What is guaranteed is that Gaiman’s rabid following will embrace just about anything he writes. The Sandman series, about a mythic character on a series of quests against varying historical backdrops, is one of the acknowledged classics of the genre.

Gaiman, however, seems to be equally adept at the novel form. His book American Gods won a Hugo Award for best science fiction/fantasy novel in 2001.

Anansi Boys covers the same territory, but with a different approach. Fat Charlie Nancy, who is living an ordinary, humdrum life that takes a detour when he finds out his father, recently deceased, was a god. And no ordinary god but one descended from the anansi, or spider, folk tales that originated in West Africa and spread to the Caribbean and especially Jamaica.

Gaiman, who calls himself a “mythology junkie,” immersed himself in folklore to research the book. The anansi folk tales of West Africa that provide the novel’s background are strikingly similar to the work of Joel Chandler Harris, the author of the “Uncle Remus” stories that featured Brer Rabbit.

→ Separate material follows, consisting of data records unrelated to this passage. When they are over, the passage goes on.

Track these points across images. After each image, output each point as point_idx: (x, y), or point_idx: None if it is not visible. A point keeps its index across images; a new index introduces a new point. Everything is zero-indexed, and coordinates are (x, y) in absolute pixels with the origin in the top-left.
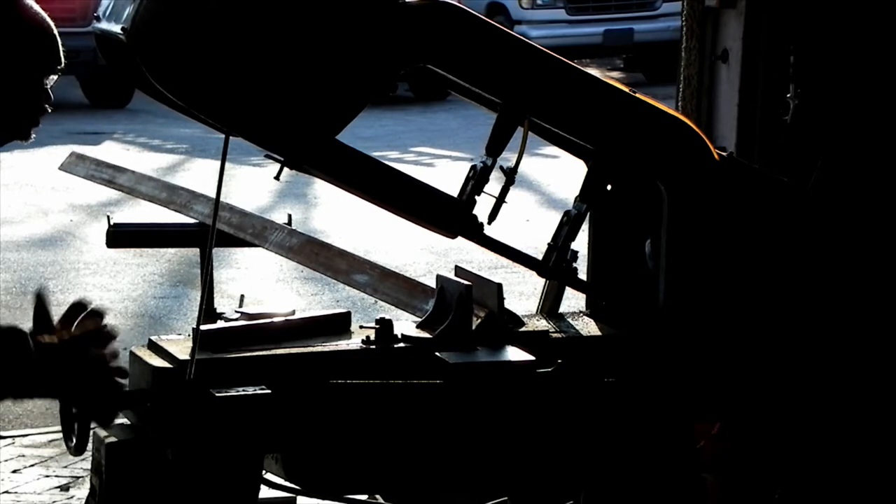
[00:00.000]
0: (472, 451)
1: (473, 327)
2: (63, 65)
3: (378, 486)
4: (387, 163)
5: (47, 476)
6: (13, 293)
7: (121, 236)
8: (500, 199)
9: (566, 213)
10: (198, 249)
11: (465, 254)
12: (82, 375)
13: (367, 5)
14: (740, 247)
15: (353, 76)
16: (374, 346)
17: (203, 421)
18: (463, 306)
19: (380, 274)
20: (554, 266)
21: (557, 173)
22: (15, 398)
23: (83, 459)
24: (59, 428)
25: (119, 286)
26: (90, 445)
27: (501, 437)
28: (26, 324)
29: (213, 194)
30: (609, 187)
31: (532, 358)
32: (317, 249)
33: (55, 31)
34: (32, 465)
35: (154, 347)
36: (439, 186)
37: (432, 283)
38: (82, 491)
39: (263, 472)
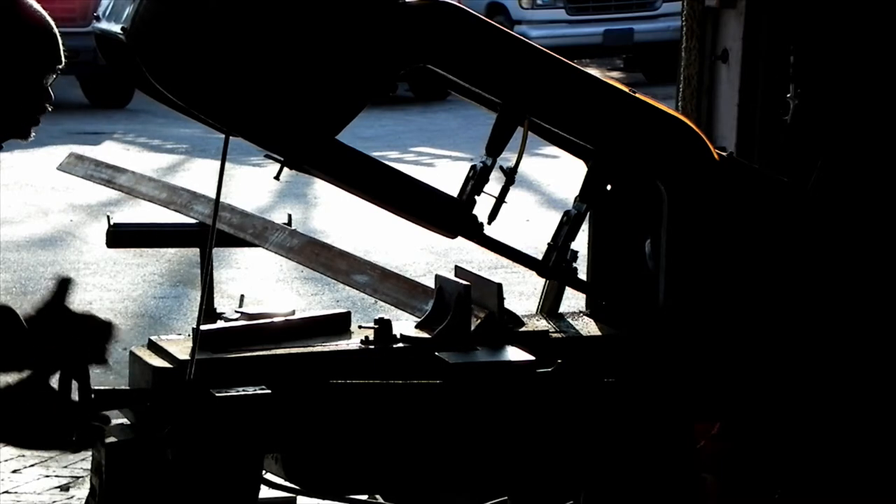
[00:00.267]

“One of the interesting things about West Africa, which I sort of allude to in the book, is you get areas where the spider stories are told and areas where the rabbit stories are told,” he says. “But it’s the same set of stories. The Brer Rabbit stories just happen to be Brer Rabbit and not Brer Spider stories. That was the version that (Harris) heard as a title. But they’re just as likely to be stories about anansi.”

One of the pleasures of Anansi Boys is how Gaiman manages to blend fantasy and modern life. One particularly amusing section concerns a trans-Atlantic airplane trip Fat Charlie takes where a catering snafu results in only breakfast being served.

As it turns out, the situation really happened; only it was far worse in real life.

“When I was on that flight, it was delayed 12 hours, and instead of taking off at four o’clock in the afternoon, it took off at four o’clock in the morning,” Gaiman says.”Everybody was hungry, everybody was miserable, and then they discovered that all they had in the way of food was corn flakes, and with no milk and with no spoons, and only unripe bananas. Grown men began to cry in their seats.”

While he has had success in both the graphic novel and novel forms, Gaiman doesn’t have a preference, only saying that he gets enjoyment from both. The joy of Sandman, he says, was that everyone who read that series has the same image in their heads. In Anansi Boys, Fat Charlie probably will spawn as many different mental images as there are readers.

“I love the fact that there are people who will read ‘Anansi Boys’ and, if you read it fast and lazily, you may fail to notice the skin color of the various characters,” he says. “You are not going to know who is black and who is white. … You are certainly given clues enough to figure out everybody, but I don’t do the thing of actually saying he was black or white. … I love the fact there are people who will read the book and never notice that, and I could never do a comic like that.”

Gaiman is frequently asked why he works in the fantasy realm. It’s a question that baffles him, akin to asking why the moon is in the sky. To answer, he cites a G.K. Chesteron quotation about how the point of a vacation is not the destination but returning home.

“All the things you took for granted, you don’t have to take for granted anymore,” Gaiman says. “You are granted the ability to see them from a different angle, and to see them in a new unit of time. I think that is so important. When people say, ‘Why fantasy?’ I say with any luck I can send you home again and have you see it with different eyes.

Capsule Review
The mirthful legend of a West African fable provides the backdrop for Neil Gaiman’s new novel, Anansi Boys.
Gaiman skillfully integrates the spider tales of the trickster god in a modern setting, setting up the question: What would gods be like if they walked the earth? Gaiman’s answer is a madcap, screwball world that is partly absurd, occasionally humane and always entertaining.